Environmental officials have made residents aware of the fact that while safely repurposing of the residue is possible, there needs to be the right regulations in place. The region does not have a standard against which to measure the concentration of asbestos fibres in the air.

“We're going to benefit [from the BAPE hearings] because there is going to be clear regulations, which are not exactly clear right now,” Lafleur said.

Environmentalists, city officials, and residents are the not the only ones involved, though. In fact, the whole discussion is primarily centered around human health and what decisions on asbestos residue would do to worker and resident health.

Ruff, a human rights activist and the founder and director of Right on Canada, has already campaigned to have the federal government include asbestos waste in its legislation banning asbestos, but it does not.

Her main concern?
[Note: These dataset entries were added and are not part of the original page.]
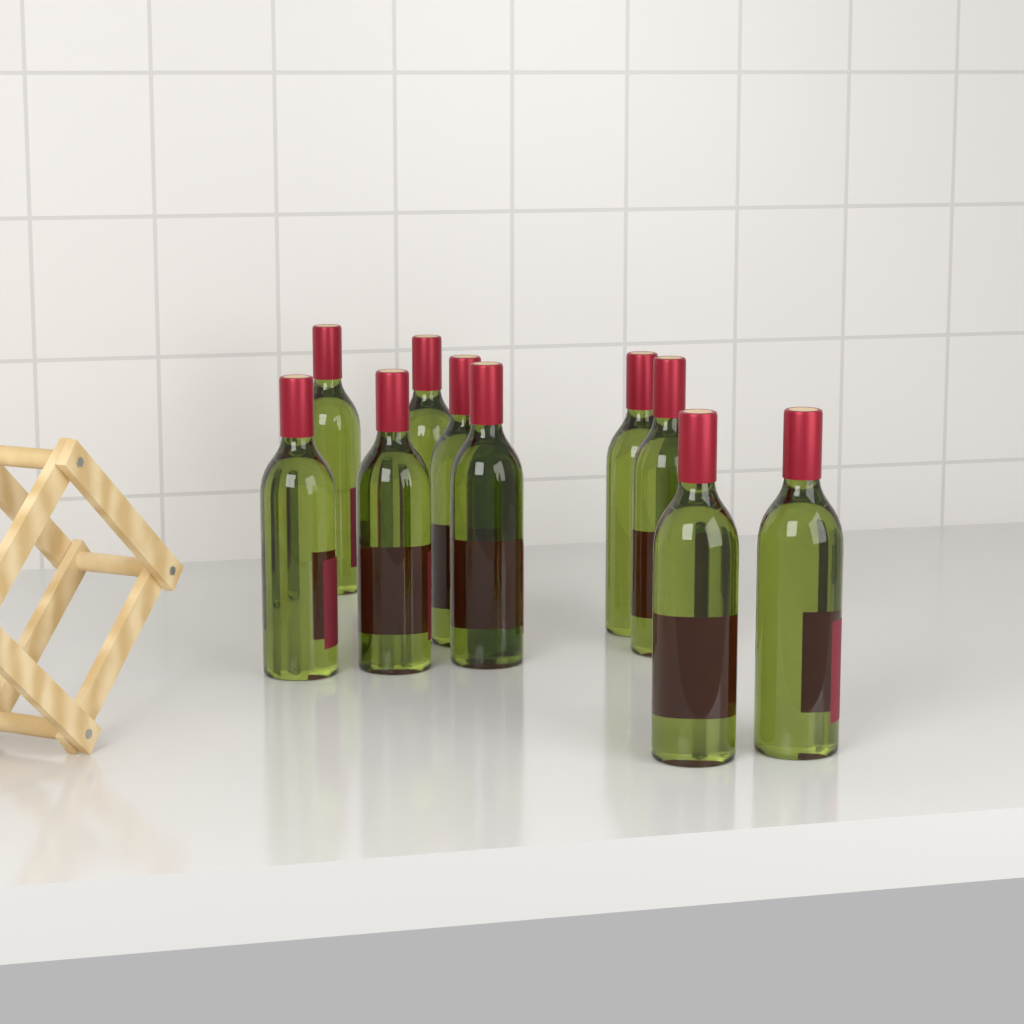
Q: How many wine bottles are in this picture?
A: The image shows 10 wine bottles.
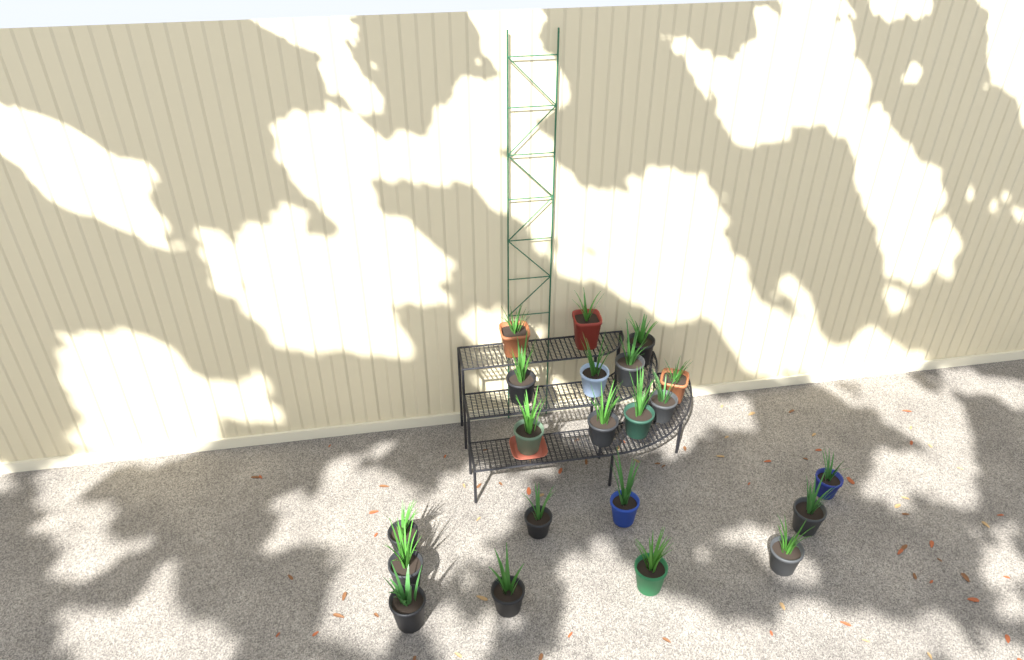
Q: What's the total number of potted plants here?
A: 21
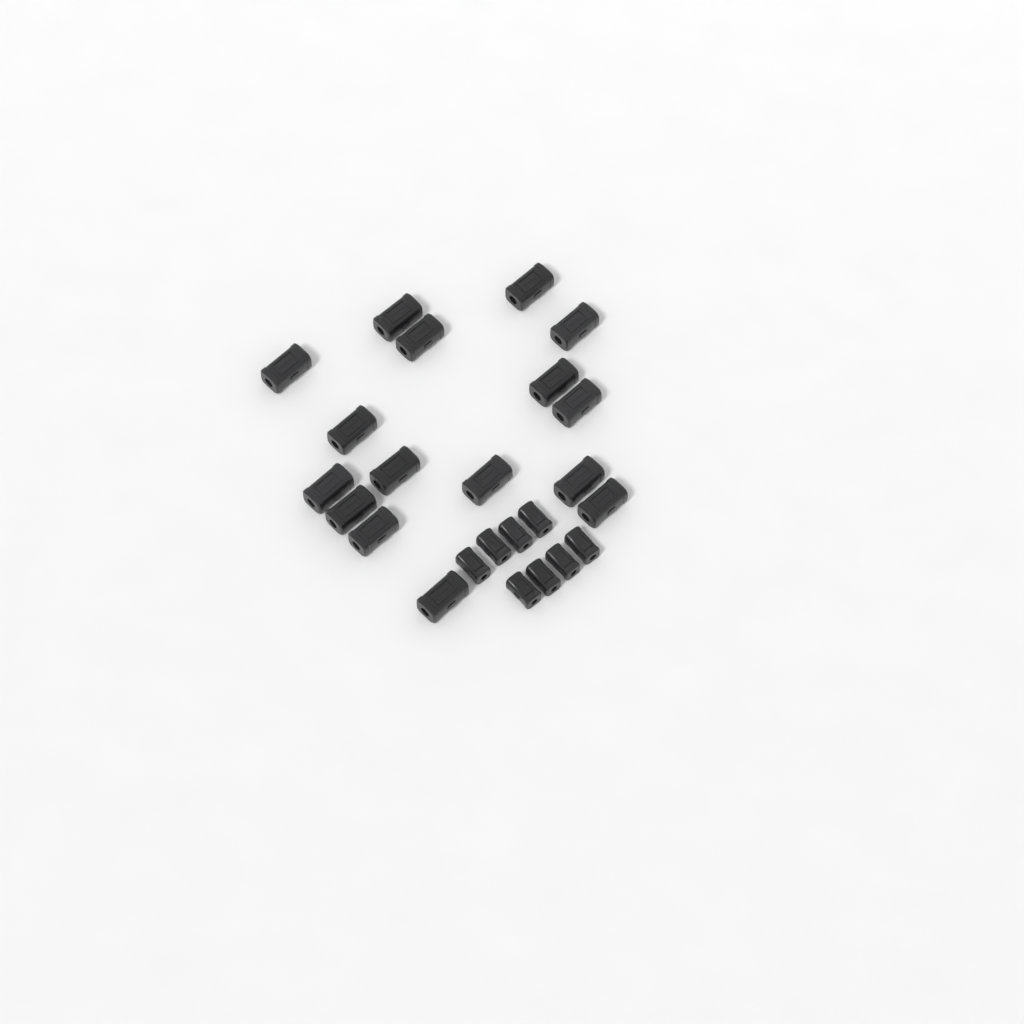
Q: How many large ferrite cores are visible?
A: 16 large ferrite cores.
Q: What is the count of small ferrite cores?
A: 8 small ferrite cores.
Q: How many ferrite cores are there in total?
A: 24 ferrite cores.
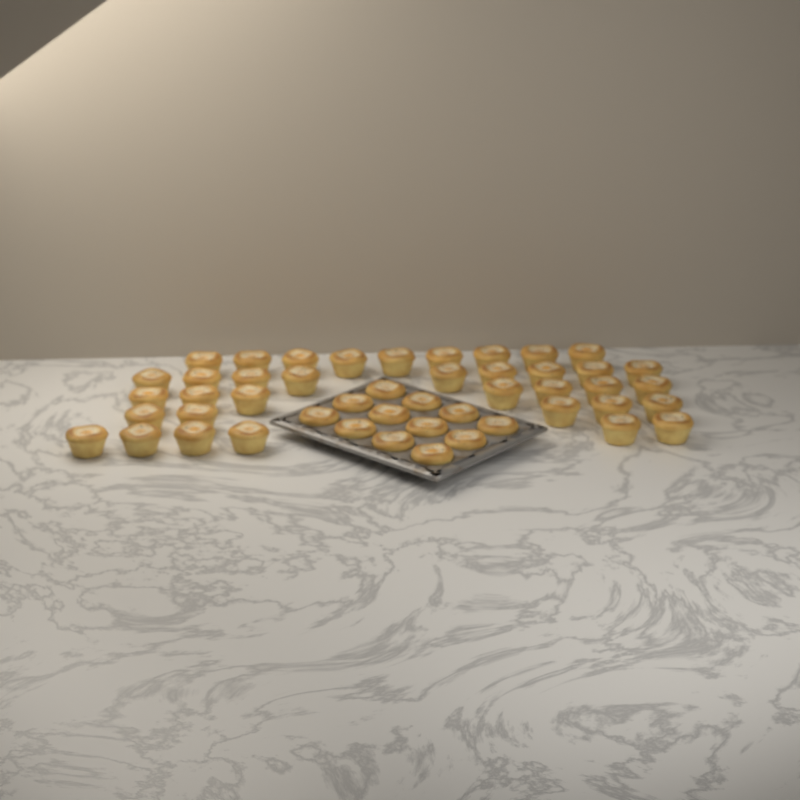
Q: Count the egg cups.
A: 48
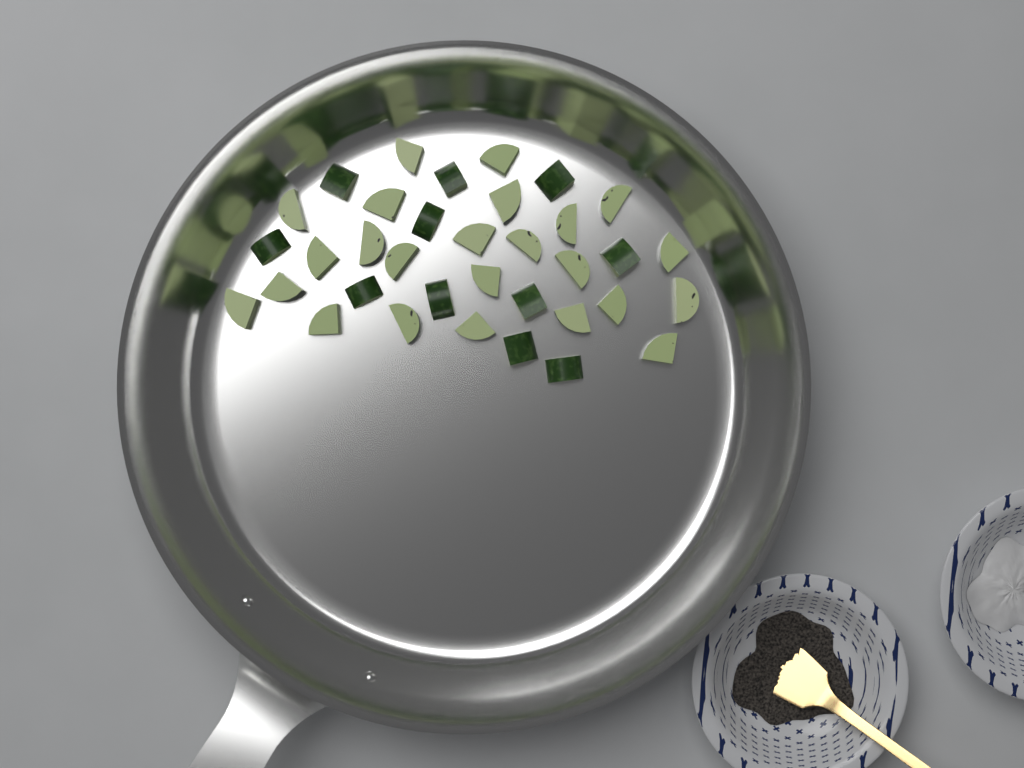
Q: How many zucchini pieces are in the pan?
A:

She’s extremely worried that the standard for exposure set by the province’s occupational health and safety commission is much higher than other jurisdictions allow.

“It is extraordinarily high and allows workers in Quebec to be exposed to higher levels of asbestos fibres,” she said.

Ruff said the BAPE hearings will be worthwhile only if they prioritize health and the environment, if they are based on transparent processes and independent science, and if they consider other treatments of asbestos and asbestos repurposing.